This blog has moved to its new permanent home at http://nomadishere.com.
Linda Stone, of Continuous Partial Attention says:
“To pay continuous partial attention is to pay partial attention — CONTINUOUSLY. It is motivated by a desire to be a LIVE node on the network. Another way of saying this is that we want to connect and be connected. We want to effectively scan for opportunity and optimize for the best opportunities, activities, and contacts, in any given moment. To be busy, to be connected, is to be alive, to be recognized, and to matter.
We pay continuous partial attention in an effort NOT TO MISS ANYTHING. It is an always-on, anywhere, anytime, any place behavior that involves an artificial sense of constant crisis. We are always in high alert when we pay continuous partial attention. This artificial sense of constant crisis is more typical of continuous partial attention than it is of multi-tasking.”
The Expert Mind grows to its stature not through luck or dna, but through FOCUS (thanks Kathy Sierra of Creating Passionate Users).
Kathy finishes her thought with “The most important thing, I think, is to stop being in denial about the profound impact this (IM, email, blogging, twitter) is having on us and those around us. Until we stop seeing interruptions as something that happens TO us, and understand the role we play in causing them, we’re in big trouble.”
“80% of success is showing up.” Woody Allen
“If you allow abstract concepts like health or love to remain abstract, you won’t move forward in these areas. Abstractions are wonderful tools for thought, but eventually you need to turn them into concrete physical actions. Your abstraction must eventually become a process of showing up.” (thanks Steve Pavlina of StevePavlina.com).
Great list of things to try for 30 days. We should all try most of it. “Give trials a try.” (thanks Steve Pavlina of StevePavlina.com).
- Give up TV. Tape all your favorite shows and save them until the end of the trial. My whole family did this once, and it was very enlightening.
- Give up online forums, especially if you feel you’re becoming forum addicted. This will help break the addiction and give you a clearer sense of how participation actually benefits you (if at all). You can always catch up at the end of 30 days.

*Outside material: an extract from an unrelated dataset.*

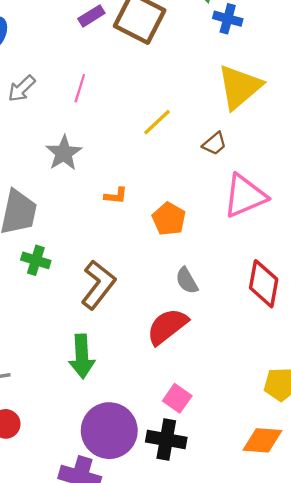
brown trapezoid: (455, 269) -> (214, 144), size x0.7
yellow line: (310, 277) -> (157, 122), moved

- Shower/bathe/shave every day. I know YOU don’t need this one, so please pass it along to someone who does.
- Meet someone new every day. Start up a conversation with a stranger.
- Go out every evening. Go somewhere different each time, and do something fun — this will be a memorable month.
- Spend 30 minutes cleaning up and organizing your home or office every day. That’s 15 hours total.
- List something new to sell on ebay every day. Purge some of that clutter.
- Ask someone new out on a date every day. Unless your success rate is below 3%, you’ll get at least one new date, maybe even meet your future spouse.
- If you’re already in a relationship, give your partner a massage every day. Or offer to alternate who gives the massage each day, so that’s 15 massages each.
- Give up cigarettes, soda, junk food, coffee, or other unhealthy addictions.
- Become an early riser.
- Write in your journal every day.
- Call a different family member, friend, or business contact every day.
- Make 25 sales calls every day to solicit new business. Professional speaker Mike Ferry did this five days a week for two years, even on days when he was giving seminars. He credits this habit with helping build his business to over $10 million in annual sales. If you make 1300 sales calls a year, you’re going to get some decent business no matter how bad your sales skills are. You can generalize this habit to any kind of marketing work, like building new links to your web site.
- Write a new blog entry every day.
- Read for an hour a day on a subject that interests you.
- Meditate every day.
- Learn a new vocabulary word every day.
- Go for a long walk every day.
Just some of today’s reading. Great stuff.